身體都在瑟瑟發抖:“楊主任還在說,讓我去找到中科機械老闆劉海的電話。”
“意思是還想要和中科老闆通電話。”
同事的表情也變得凝重起來。
半天后說:“我覺得,這事情你還是要和中科講清楚。”
“如果你和中科的人講清楚,最終確定楊主任拿走的不是他們的東西。”
“那麼你面臨的可能是被楊主任開除。”
“可如果一旦楊主任拿走的東西真的是中科的,而你又沒有告訴他們電話。”
“就以現在中科在深市這個地位,你可是要坐牢的啊。”
這個同事倒是一個很清醒的人,立馬把各種利弊給他 分析的十分清晰。
小葉聽到這裡,突然情緒有些激動。
有那麼一會兒,他很想要衝進楊主任的辦公室,然後把他家的祖宗給狠狠地問候一頓。
這特麼不是在坑老子嗎 。
好久後,他心裡已經有了決定,不管如何,這件事情,他要找中科的人講清楚。
於是開始一個個的電話,找中科的人。
……
劉海這邊。
他在離開機場的時候。
接到了丁大志打過來的電話。
第一,是說飛機場這邊有一個員工給他們廠裡打了電話,想要和老闆見面。
關於那個配件的事情。
第二,工業部秦少平打了電話過來。
說他坐飛機會在深市飛機場落地,然後會轉機到港城那邊出差。
時間比較的緊迫,想要和劉海見一面,聊一聊港城那邊的一些事情。
他也在想著應該要找下誰,去調查一下這個配件的事情。
這位領導來了也剛好,所以乾脆就在機場大門口等著。
電話裡,劉海開口說:“你和那個機場職工的人講吓,等我電話通知。”
丁大志點了點頭:“行。”
在掛了電話後,邊上楊三狗突然吐了口:“他麼甚麼東西。”
‘來深市這麼多年了,這種官僚作風的人,這特麼就第一次遇到。’
“還只是機場裡的一個小領導,不知道的,還以為他是市長呢。
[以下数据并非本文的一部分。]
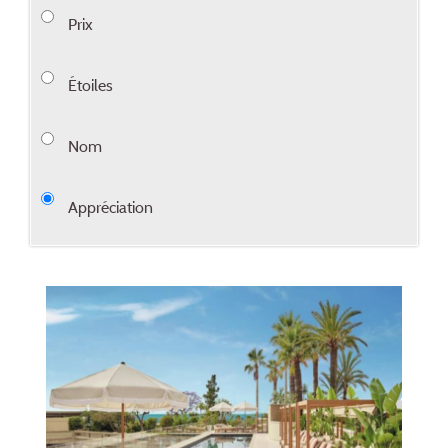
Prix
Étoiles
Nom
Appréciation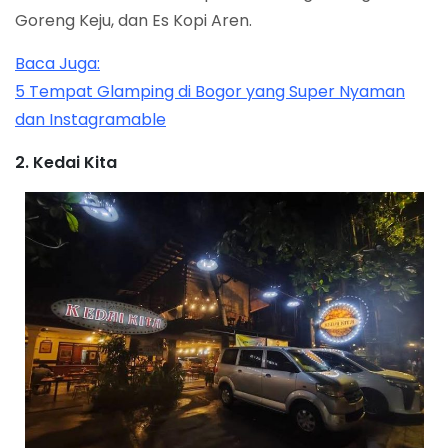
Goreng Keju, dan Es Kopi Aren.
Baca Juga:
5 Tempat Glamping di Bogor yang Super Nyaman
dan Instagramable
2. Kedai Kita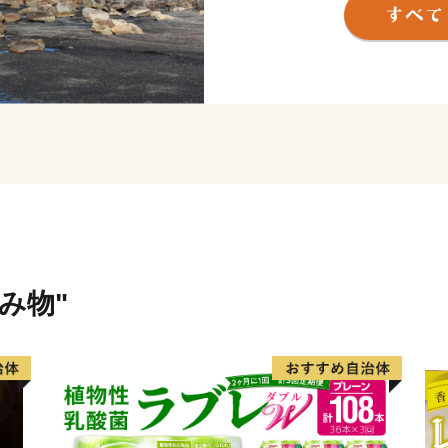
まれ、吉野熊野国立公園お
います。
黒潮の恵みを受けて、年間
温暖。冬季でも平均気温6~
ん。また総面積は約135km
が、地形は比較的ゆるやか
延々60kmを南に流れて太平
沖合には、和歌山県下最大の島
でおり、平成11年9月のく
した。
飲み物"
● 世界最北のサンゴの海
串本は北緯33度30分とい
の海に属します。しかし、
によって串本の海は常に暖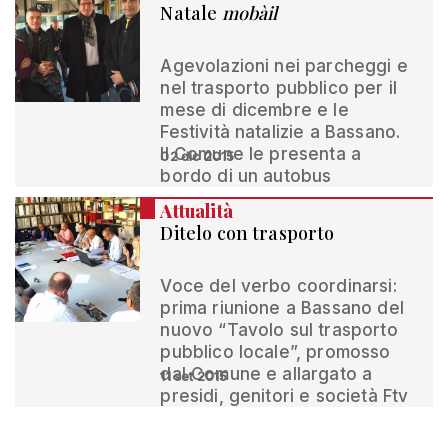
Natale
mobàil
Agevolazioni nei parcheggi e
nel trasporto pubblico per il
mese di dicembre e le
Festività natalizie a Bassano.
Il Comune le presenta a
02 dic 2015
bordo di un autobus
Attualità
Ditelo con trasporto
Voce del verbo coordinarsi:
prima riunione a Bassano del
nuovo “Tavolo sul trasporto
pubblico locale”, promosso
dal Comune e allargato a
11 set 2015
presidi, genitori e società Ftv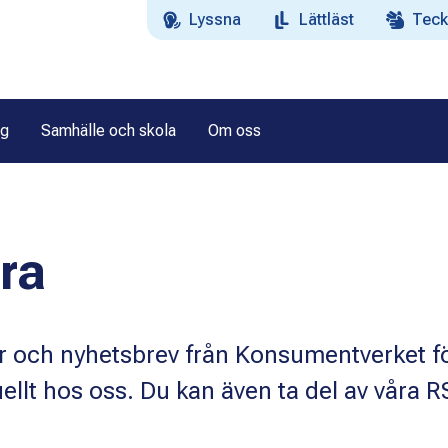
Lyssna
Lättläst
Teck
ag
Samhälle och skola
Om oss
ra
 och nyhetsbrev från Konsumentverket f
uellt hos oss. Du kan även ta del av våra R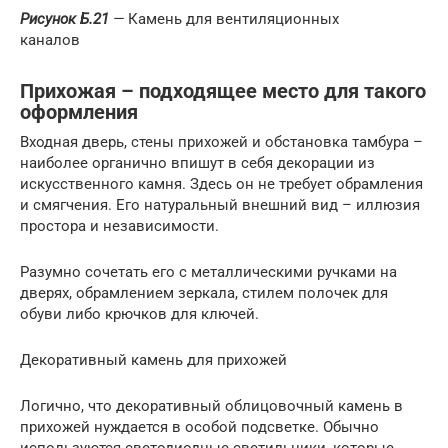
Рисунок Б.21
—
Камень для вентиляционных
каналов
Прихожая – подходящее место для такого
оформления
Входная дверь, стены прихожей и обстановка тамбура –
наиболее органично впишут в себя декорации из
искусственного камня. Здесь он не требует обрамления
и смягчения. Его натуральный внешний вид – иллюзия
простора и независимости.
Разумно сочетать его с металлическими ручками на
дверях, обрамлением зеркала, стилем полочек для
обуви либо крючков для ключей.
Декоративный камень для прихожей
Логично, что декоративный облицовочный камень в
прихожей нуждается в особой подсветке. Обычно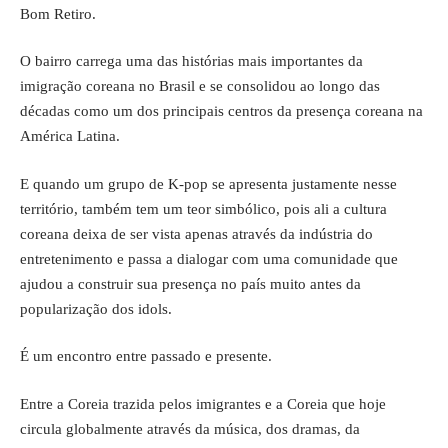
Bom Retiro.
O bairro carrega uma das histórias mais importantes da
imigração coreana no Brasil e se consolidou ao longo das
décadas como um dos principais centros da presença coreana na
América Latina.
E quando um grupo de K-pop se apresenta justamente nesse
território, também tem um teor simbólico, pois ali a cultura
coreana deixa de ser vista apenas através da indústria do
entretenimento e passa a dialogar com uma comunidade que
ajudou a construir sua presença no país muito antes da
popularização dos idols.
É um encontro entre passado e presente.
Entre a Coreia trazida pelos imigrantes e a Coreia que hoje
circula globalmente através da música, dos dramas, da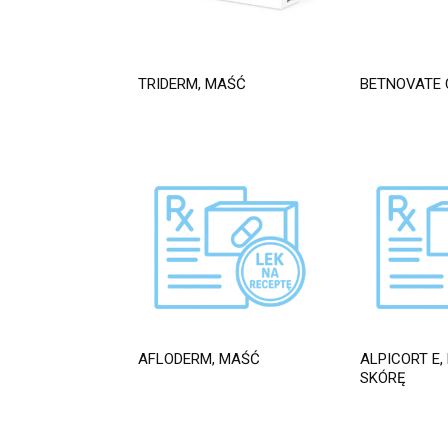
TRIDERM, MAŚĆ
BETNOVATE 
AFLODERM, MAŚĆ
ALPICORT E,
SKÓRĘ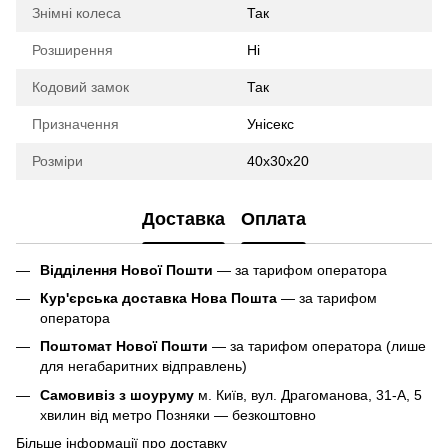
Знімні колеса
Так
Розширення
Ні
Кодовий замок
Так
Призначення
Унісекс
Розміри
40х30х20
Доставка
Оплата
Відділення Нової Пошти
— за тарифом оператора
Кур'єрська доставка Нова Пошта
— за тарифом
оператора
Поштомат Нової Пошти
— за тарифом оператора (лише
для негабаритних відправлень)
Самовивіз з шоуруму
м. Київ, вул. Драгоманова, 31-А, 5
хвилин від метро Позняки — безкоштовно
Більше інформації про доставку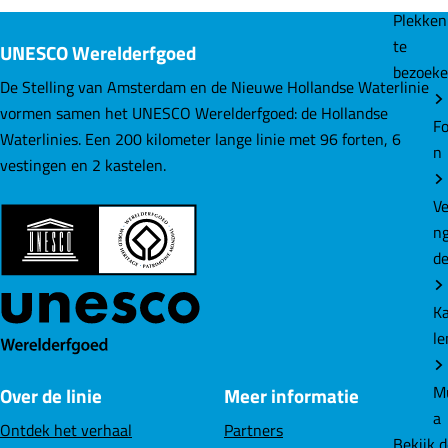
d
d
d
Plekke
e
e
e
te
UNESCO Werelderfgoed
z
z
z
bezoek
e
e
e
De Stelling van Amsterdam en de Nieuwe Hollandse Waterlinie
p
p
p
vormen samen het UNESCO Werelderfgoed: de Hollandse
Fo
a
a
a
Waterlinies. Een 200 kilometer lange linie met 96 forten, 6
n
g
g
g
vestingen en 2 kastelen.
i
i
i
Ve
n
n
n
n
a
a
a
d
o
o
o
p
p
p
K
F
L
W
le
a
i
h
c
n
a
M
Over de linie
Meer informatie
e
k
t
a
b
e
s
Ontdek het verhaal
Partners
Bekijk 
o
d
A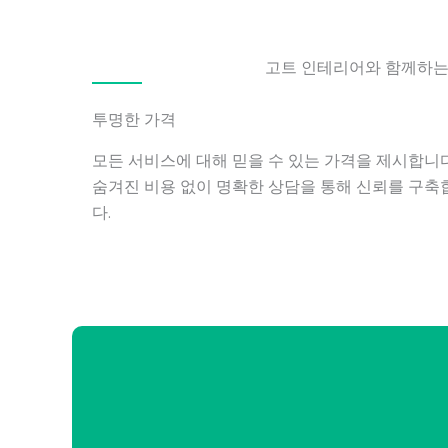
고트 인테리어와 함께하는 
투명한 가격
모든 서비스에 대해 믿을 수 있는 가격을 제시합니다
숨겨진 비용 없이 명확한 상담을 통해 신뢰를 구축
다.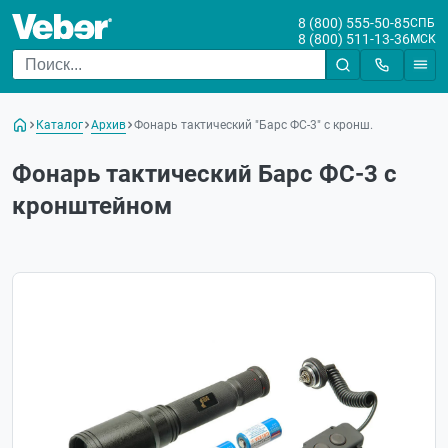
8 (800) 555-50-85
СПБ
8 (800) 511-13-36
МСК
Каталог
Архив
Фонарь тактический "Барс ФС-3" с кронш.
Фонарь тактический Барс ФС-3 с
кронштейном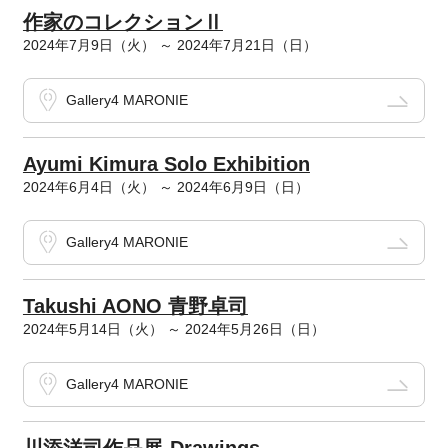
作家のコレクションⅡ
2024年7月9日（火） ～ 2024年7月21日（日）
Gallery4 MARONIE
Ayumi Kimura Solo Exhibition
2024年6月4日（火） ～ 2024年6月9日（日）
Gallery4 MARONIE
Takushi AONO 青野卓司
2024年5月14日（火） ～ 2024年5月26日（日）
Gallery4 MARONIE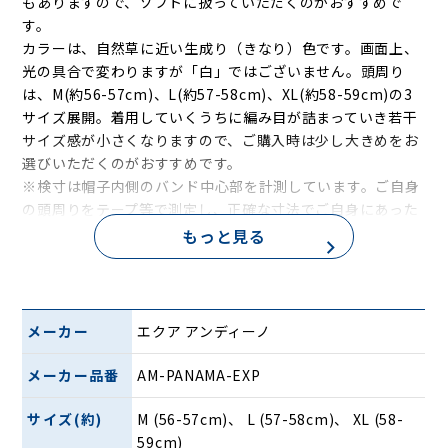
もありますので、ソフトに扱っていただくのがおすすめで
す。
カラーは、自然草に近い生成り（きなり）色です。画面上、
光の具合で変わりますが「白」ではございません。頭周り
は、M(約56-57cm)、L(約57-58cm)、XL(約58-59cm)の3
サイズ展開。着用していくうちに編み目が詰まっていき若干
サイズ感が小さくなりますので、ご購入時は少し大きめをお
選びいただくのがおすすめです。
※検寸は帽子内側のバンド中心部を計測しています。ご自身
の頭周りをテープ等で測定し、正確な寸法でご自身にあった
サイズをご注文ください。なお、一点一点ハンドメイドのた
もっと見る
め、若干の個体差があります。
※お手入れ方法：水に濡らした布（タオル等）をかたく絞
り、優しく拭いてください。洗濯不可。
※着用時の注意点：帽子の凹み部分（クラウンの先端、ピー
メーカー
エクア アンディーノ
ク）をつまんで被らないようにしてください。同部分は繊細
で破損しやすく、パナマハットのおよそ9割近いダメージが
メーカー品番
AM-PANAMA-EXP
この部分となっています。
サイズ(約)
M (56-57cm)、 L (57-58cm)、 XL (58-
■パナマハットとは
59cm)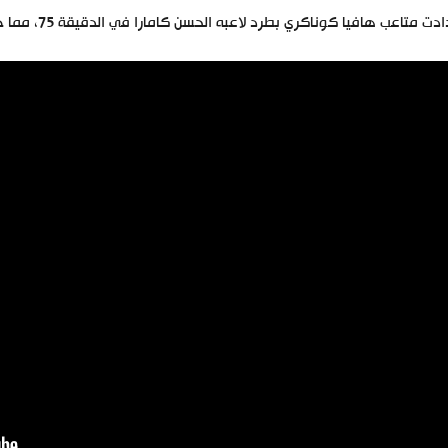
ت متاعب هافيا كوناكري بطرد لاعبه الحسن كامارا في الدقيقة 75، مما جعل مهمة الوداد أسهل في الخروج بالمباراة إلى بر الأمان.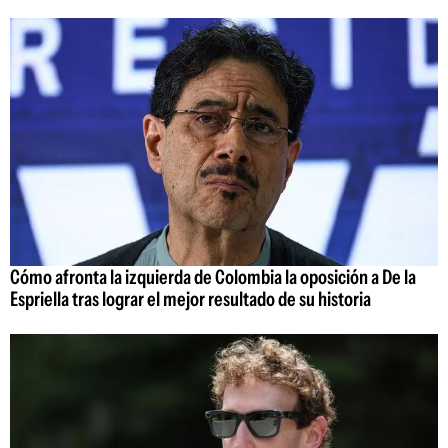
Cómo afronta la izquierda de Colombia la oposición a De la
Espriella tras lograr el mejor resultado de su historia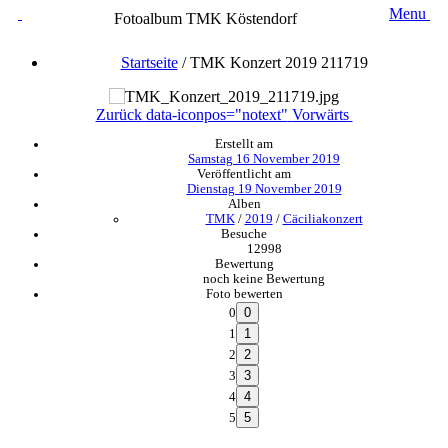
Menu
Fotoalbum TMK Köstendorf
Startseite
/
TMK Konzert 2019 211719
Zurück
data-iconpos="notext"
Vorwärts
Erstellt am
Samstag 16 November 2019
Veröffentlicht am
Dienstag 19 November 2019
Alben
TMK
/
2019
/
Cäciliakonzert
Besuche
12998
Bewertung
noch keine Bewertung
Foto bewerten
0
1
2
3
4
5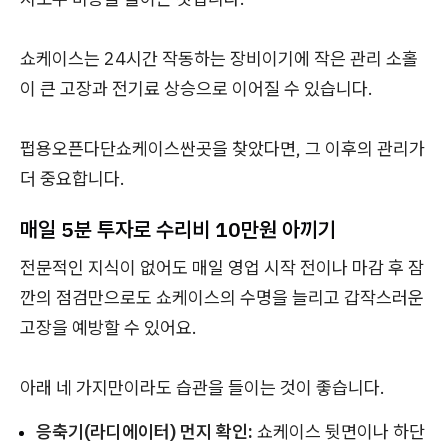
쇼케이스는 24시간 작동하는 장비이기에 작은 관리 소홀
이 큰 고장과 전기료 상승으로 이어질 수 있습니다.
펍용오픈다단쇼케이스싼곳을 찾았다면, 그 이후의 관리가
더 중요합니다.
매일 5분 투자로 수리비 10만원 아끼기
전문적인 지식이 없어도 매일 영업 시작 전이나 마감 후 잠
깐의 점검만으로도 쇼케이스의 수명을 늘리고 갑작스러운
고장을 예방할 수 있어요.
아래 네 가지만이라도 습관을 들이는 것이 좋습니다.
응축기(라디에이터) 먼지 확인:
쇼케이스 뒷면이나 하단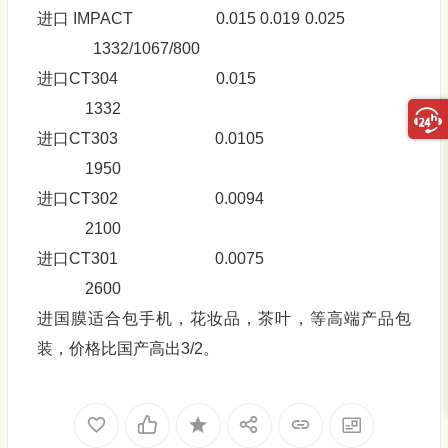
进口 IMPACT 0.015 0.019 0.025
1332/1067/800
进口CT304 0.015
1332
进口CT303 0.0105
1950
进口CT302 0.0094
2100
进口CT301 0.0075
2600
进国膜适合包手机，花妆品，茶叶，等高端产品包
装，价格比国产高出3/2。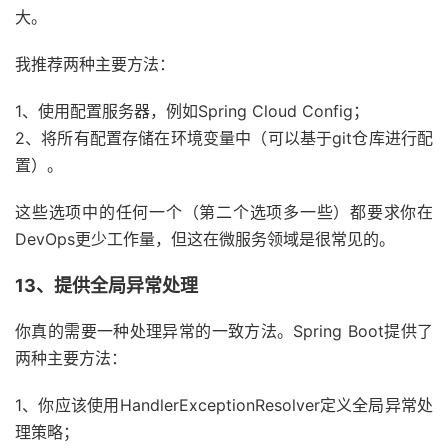
大。
我推荐两种主要方法：
1、使用配置服务器，例如Spring Cloud Config；
2、将所有配置存储在环境变量中（可以基于git仓库进行配
置）。
这些选项中的任何一个（第二个选项多一些）都要求你在
DevOps更少工作量，但这在微服务领域是很常见的。
13、提供全局异常处理
你真的需要一种处理异常的一致方法。Spring Boot提供了
两种主要方法：
1、你应该使用HandlerExceptionResolver定义全局异常处
理策略；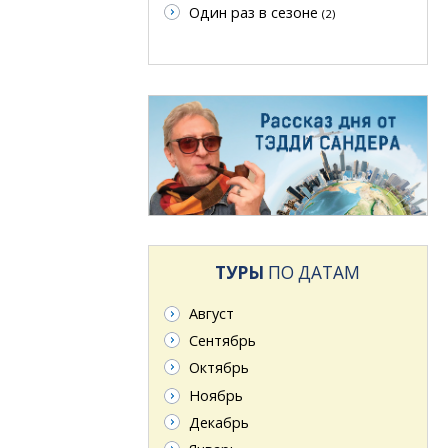
Один раз в сезоне
(2)
ТУРЫ
ПО ДАТАМ
Август
Сентябрь
Октябрь
Ноябрь
Декабрь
”
劉海循著他目光看了過去,只見那個楊主任正從機場大廳內部走出來。
神態冰冷。
可能也是看到了外面的劉海他們。
於是二話不說,抓著邊上的保安不由分說的開始各種教育。
教育了甚麼,達到了甚麼教育目的,這不是主要的。
主要的是,讓別人感覺到他的官氣逼人,做給劉海他們看。
那機場保衛科的同志鬱悶得心裡一直在罵娘。
我特麼也沒有做錯甚麼啊,就站這裡一動不動,這個小領導怎麼瘋狗一樣。
逮著人就開始咬人。
楊主任罵人的時候,餘光還時不時的看向劉海他們。
分明是在觀察他們的態度。
沒成想,楊三狗也注意到了這傢伙的小心思。
這傢伙可是個脖子比甚麼都硬朗的人,你拿這種小把戲,小心思來和我較勁?
我能把你渾身的血,氣的直接把你天靈蓋給掀飛。
所以楊三狗故意對著楊主任朝著地上吐了口,然後嘴角閃過了一絲鄙夷之色。
當做甚麼都沒有看到,轉頭。
包括劉海,也僅僅是非常冰冷的看了他一眼,恰到好處的透露出無盡漠視之感後轉頭。